C’est dire que l’argent des Al Saoud ne coule pas à flot en Algérie. Chiffres à l’appui, les échanges commerciaux entre les deux pays ne dépassent pas les 570 millions de dollars. Pas de quoi considérer le royaume des Al Saoud comme un partenaire stratégique dont les hommes d’affaires voulaient surtout forcer la main au  gouvernement pour supprimer la règle 51/49 relative à l’investissement.
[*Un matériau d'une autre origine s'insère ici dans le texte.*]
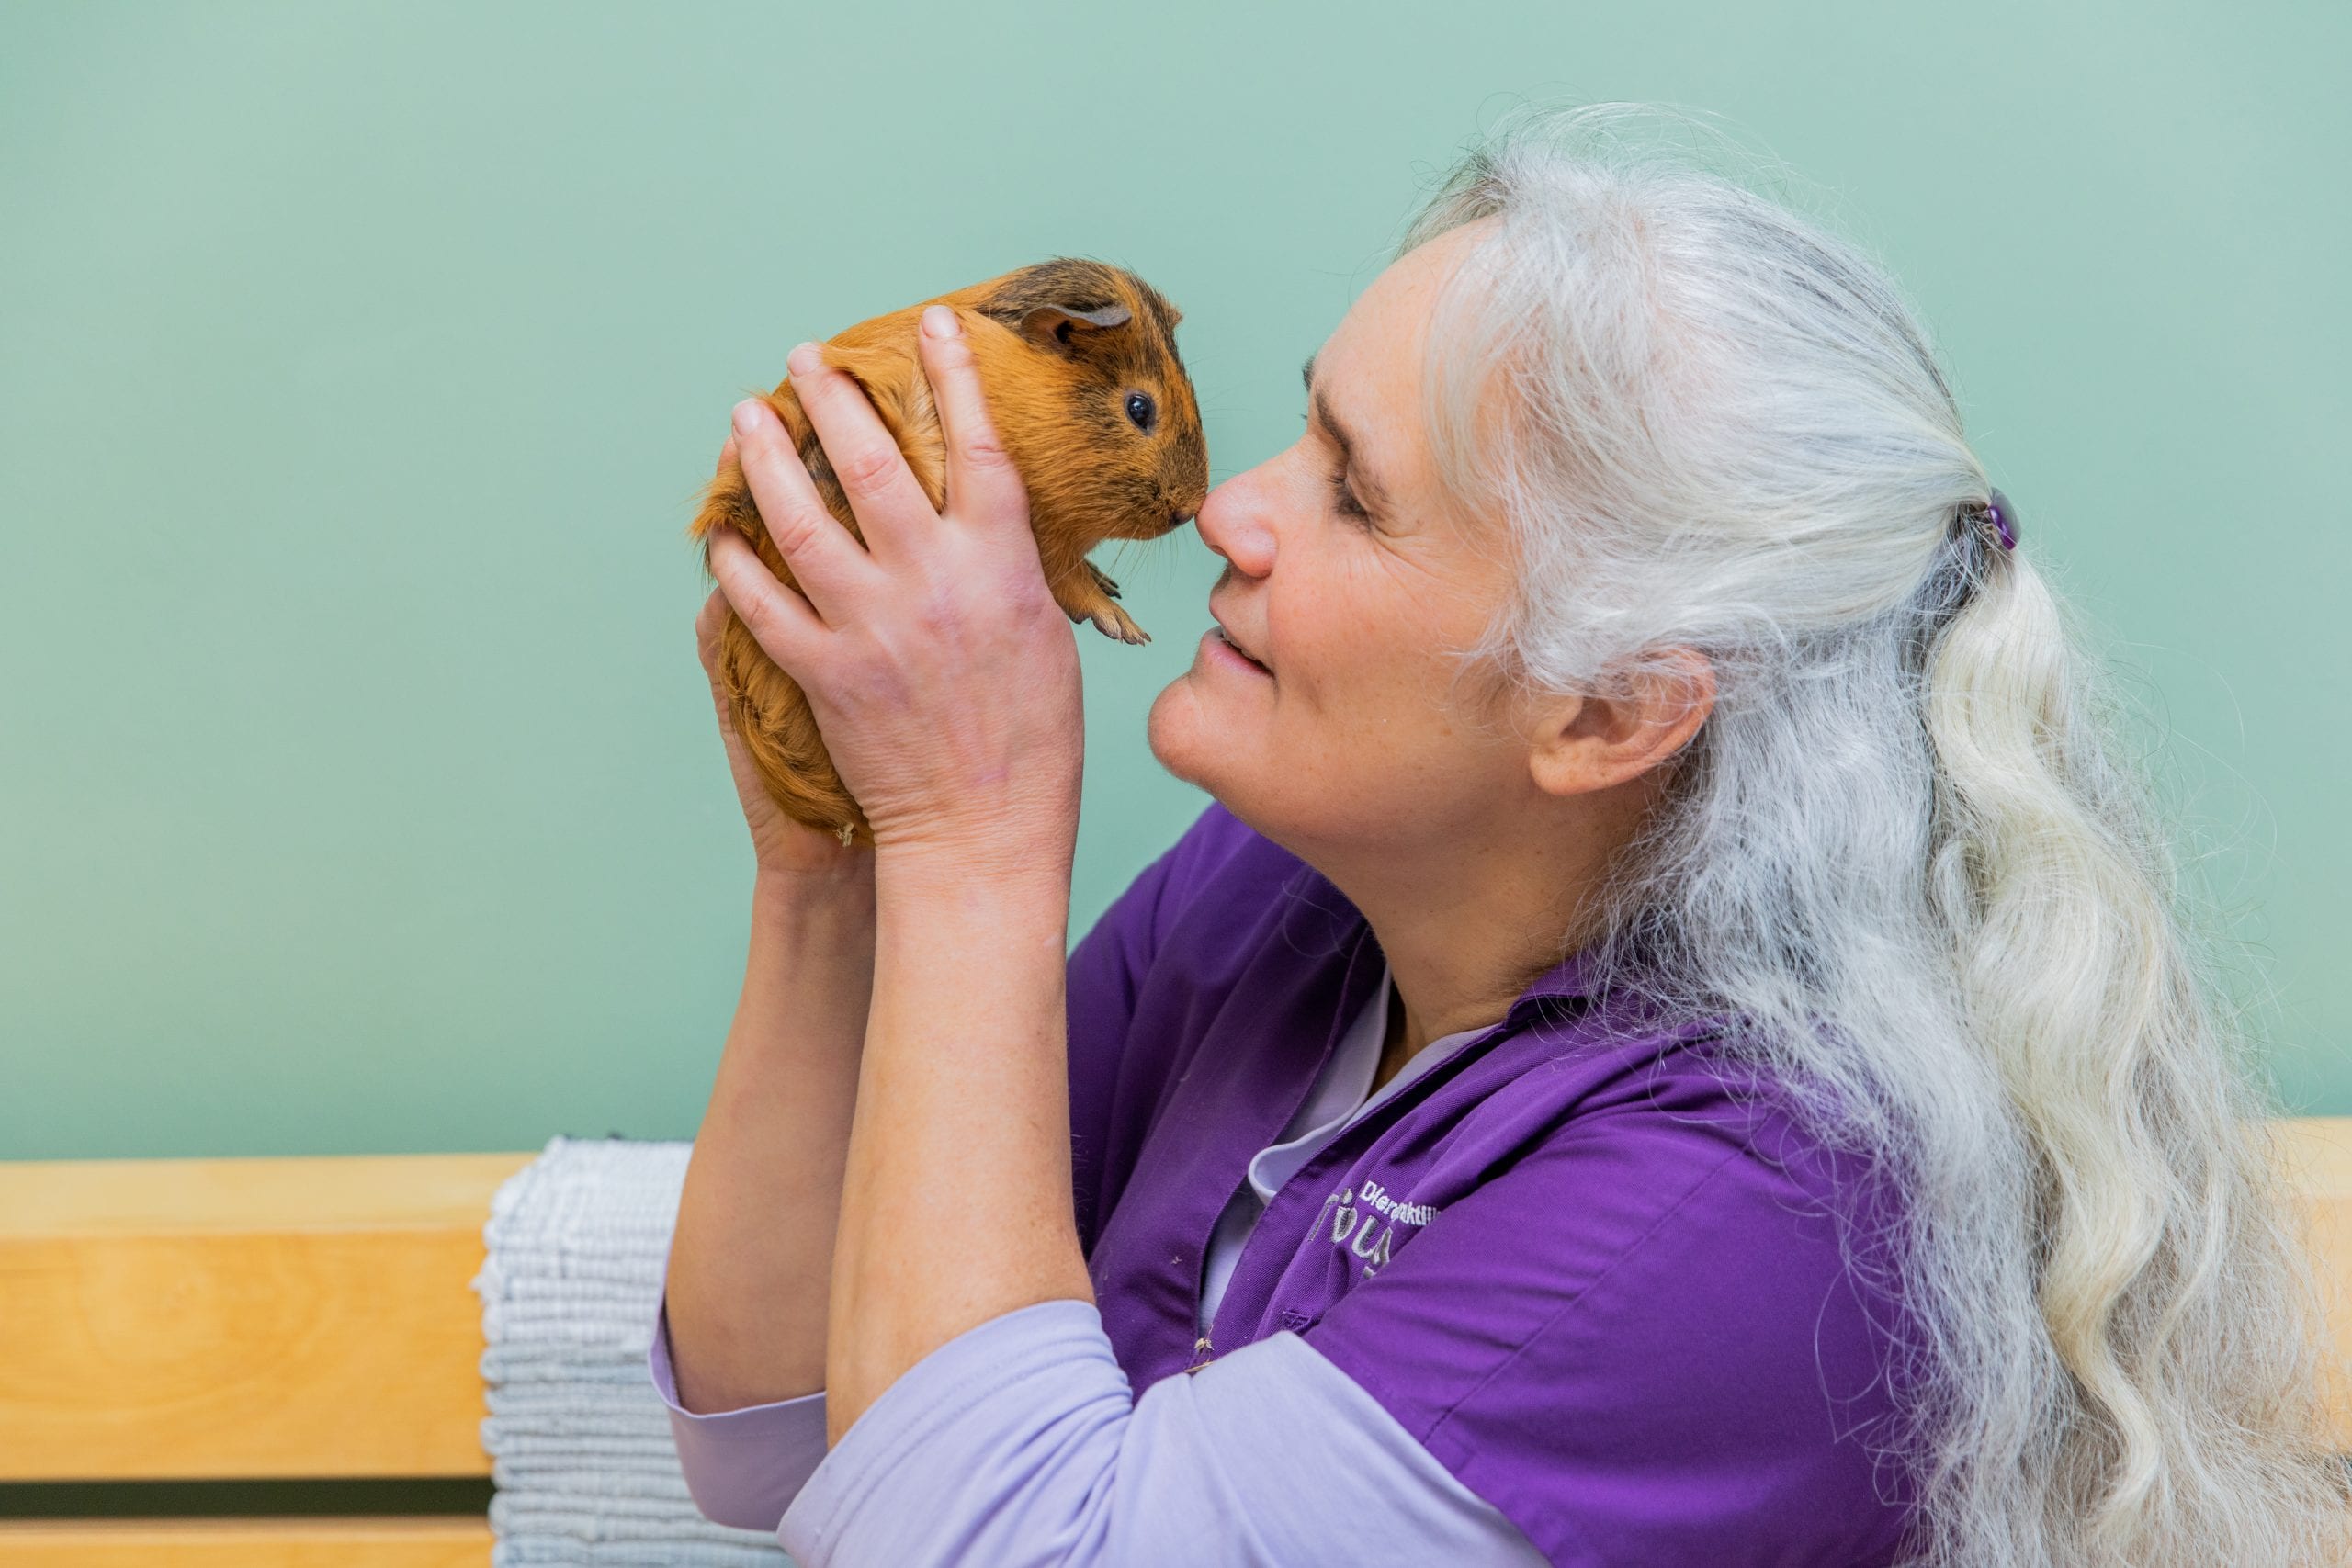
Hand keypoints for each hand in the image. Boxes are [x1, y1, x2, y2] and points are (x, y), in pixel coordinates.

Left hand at [704, 307, 1082, 879]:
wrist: (984, 829)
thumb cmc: (1033, 741)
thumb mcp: (1045, 633)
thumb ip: (1009, 565)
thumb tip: (985, 513)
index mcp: (998, 565)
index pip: (977, 443)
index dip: (955, 373)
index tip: (933, 324)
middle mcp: (930, 581)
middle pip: (870, 460)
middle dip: (833, 395)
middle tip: (806, 358)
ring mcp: (869, 625)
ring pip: (799, 517)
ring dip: (765, 456)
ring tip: (746, 414)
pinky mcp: (822, 672)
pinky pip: (762, 602)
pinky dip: (736, 561)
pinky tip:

L’un d’entre eux n’a d’ailleurs pas hésité à lancer devant les caméras : «l’appétit vient en mangeant».

Une déclaration insipide qui en dit long sur les réelles intentions de MBS et ses accompagnateurs à travers cette visite. A titre de comparaison, en Tunisie ils ont laissé un chèque de 5,2 milliards dollars entre aides et investissements au grand bonheur de Béji Caïd Essebssi qui n’en croyait pas ses yeux.

Une grippe qui tombe à pic

Ceci d’autant plus que la rue tunisoise a violement vibré contre la venue de «l’assassin de Kashoggi», en réussissant même à écourter son séjour à seulement deux heures. Mais c’était tout de même suffisant pour renflouer les caisses de la Tunisie. 

Chez nous, MBS n’a pas fait de cadeau. Il est vrai qu’il n’en pas reçu non plus. Tablant sur un tête- à-tête avec le président Bouteflika pour soigner son image, une «grippe aigue» en a décidé autrement. Une grippe qui tombe à pic sommes-nous tentés d’écrire.

La présidence a informé le prince via un communiqué qu’il n’aurait pas cet insigne honneur. On ne sait évidemment pas s’il s’agissait d’une grippe réelle ou diplomatique. Quoi qu’il en soi, elle tombe comme un cheveu sur la soupe en ce sens qu’elle relancera à coups sûr les spéculations sur la santé du président à cinq mois de la présidentielle. Un imprévu dont le pouvoir se serait passé volontiers.

Ce qui est en revanche certain, c'est qu’il y avait un malaise dans l’air froid d’Alger que la chaleur d’Arabie n’a pu réchauffer. Il était écrit quelque part que les rapports entre Alger et Ryad continueront d’évoluer en dents de …scie.

Ceci bien qu’officiellement, on en se répand de part et d’autres en formules ronflantes qui célèbrent une «fraternité». Mais ces incantations sont souvent battues en brèche par les coups bas saoudiens sur le marché pétrolier qui pénalisent l’Algérie et des positionnements géopolitiques du royaume aux antipodes des nôtres.

Fallait-il  alors attendre autre chose de la visite de Mohamed Ben Salmane ? En tout état de cause, et aussi ratée que soit la visite de MBS elle aura eu le mérite de remettre à jour le «BMS» diplomatique entre Alger et Ryad plus que jamais valable, même quand il fait beau chez nous.